In 2009, their operating profits fell 25.3% to $212.8 billion. This was the first annual drop since 2001, when operating profits fell to a low of $143.1 billion. However, profits recovered during the second half of 2009 and rose 11.7% in the fourth quarter to $60.1 billion, the highest quarterly total reported since the economic downturn.
Annual declines were spread across industries, with 13 of 22 industries reporting lower profits at the end of 2009. Profits for non-financial industries decreased 25.4% to $157.8 billion in 2009, while those for financial industries fell 25.0% to $55.1 billion.
Manufacturers experienced significant losses during the economic downturn. In 2009, manufacturers reported operating profits of $29.9 billion, a decline of 31.7% from 2008.
Despite losses, manufacturers started to recover earlier than other industries, and by the end of 2009 had experienced three consecutive quarters of increased profits. Profits reached $9.2 billion in the fourth quarter, an increase of 3.9% over the previous quarter.
Manufacturers of chemicals, plastics and rubber; wood and paper; and primary metals all reported higher fourth quarter profits and were top contributors to the recovery. However, manufacturers of motor vehicles and parts saw their profits decline $583 million, which affected overall gains in this industry.
Operating profits in the wholesale sector grew 2.9% in 2009 to $18.0 billion. The increase was driven by strong gains in the first, third and fourth quarters, when profits increased by 6.5%, 15.0% and 5.8% respectively.
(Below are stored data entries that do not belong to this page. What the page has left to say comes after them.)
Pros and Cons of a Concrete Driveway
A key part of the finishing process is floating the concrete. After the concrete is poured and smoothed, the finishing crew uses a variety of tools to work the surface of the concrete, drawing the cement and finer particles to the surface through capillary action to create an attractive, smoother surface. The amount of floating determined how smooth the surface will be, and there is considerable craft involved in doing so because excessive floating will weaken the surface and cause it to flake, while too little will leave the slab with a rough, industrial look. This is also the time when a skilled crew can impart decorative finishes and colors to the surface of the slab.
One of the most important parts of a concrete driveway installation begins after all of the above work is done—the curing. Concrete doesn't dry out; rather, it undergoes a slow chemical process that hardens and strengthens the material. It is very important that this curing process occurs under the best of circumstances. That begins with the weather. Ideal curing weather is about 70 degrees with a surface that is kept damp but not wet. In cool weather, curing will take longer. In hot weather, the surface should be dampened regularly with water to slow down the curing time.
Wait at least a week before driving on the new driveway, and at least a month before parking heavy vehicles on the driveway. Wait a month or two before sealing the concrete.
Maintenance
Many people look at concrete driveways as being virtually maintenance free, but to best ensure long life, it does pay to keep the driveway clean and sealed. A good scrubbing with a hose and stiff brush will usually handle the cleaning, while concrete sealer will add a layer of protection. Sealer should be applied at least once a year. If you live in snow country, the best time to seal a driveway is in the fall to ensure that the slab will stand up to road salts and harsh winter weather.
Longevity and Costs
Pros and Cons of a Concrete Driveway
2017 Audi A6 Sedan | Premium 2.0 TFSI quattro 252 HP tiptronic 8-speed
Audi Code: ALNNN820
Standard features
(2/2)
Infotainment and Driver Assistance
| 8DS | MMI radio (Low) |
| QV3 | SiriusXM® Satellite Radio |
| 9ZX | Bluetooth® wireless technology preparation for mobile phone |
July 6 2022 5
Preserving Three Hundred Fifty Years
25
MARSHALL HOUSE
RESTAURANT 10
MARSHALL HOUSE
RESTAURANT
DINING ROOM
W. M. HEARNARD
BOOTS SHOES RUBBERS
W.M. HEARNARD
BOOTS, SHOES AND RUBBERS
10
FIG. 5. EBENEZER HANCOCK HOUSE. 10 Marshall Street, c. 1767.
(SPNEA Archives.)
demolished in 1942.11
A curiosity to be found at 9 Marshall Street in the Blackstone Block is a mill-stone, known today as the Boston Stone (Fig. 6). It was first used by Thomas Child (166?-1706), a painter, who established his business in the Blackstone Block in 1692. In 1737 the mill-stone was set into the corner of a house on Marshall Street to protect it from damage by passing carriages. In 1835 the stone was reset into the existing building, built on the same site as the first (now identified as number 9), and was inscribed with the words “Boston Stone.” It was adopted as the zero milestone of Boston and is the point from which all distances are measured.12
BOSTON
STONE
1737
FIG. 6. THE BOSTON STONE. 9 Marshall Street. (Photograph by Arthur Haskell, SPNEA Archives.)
Profits in the retail sector totalled $14.3 billion in 2009, a drop of 4.9% from 2008, and the first annual decrease in operating profits since 2001.
Oil and gas profits
In 2009, profits for oil and gas extraction and support industries fell 75.4% to $9.5 billion, well below the peak of $38.9 billion reported in 2008. This was the largest decrease in operating profits among all financial and non-financial industries in 2009 and marked the greatest total decline in the oil and gas extraction and support category in over a decade.
Operating profits represent profits before tax, while net profits represent the after-tax profits earned by corporations.
Although taxable income rose 2.7% in 2008 to $177.2 billion, corporate taxes payable fell by $1.3 billion to $52.1 billion. The federal portion of this was $34.1 billion, while the provinces collected $18.0 billion.
Non-financial industries paid 1.7% more in taxes in 2008 than in 2007, with $42.5 billion in taxes payable. The taxes paid by oil and gas extraction businesses increased by $0.8 billion, while taxes for motor vehicle manufacturers were down $0.6 billion.
Finance and insurance industries saw their corporate taxes payable fall 17.2% to $9.6 billion. Taxes paid by banking and other depository credit intermediation industries accounted for half of this decline.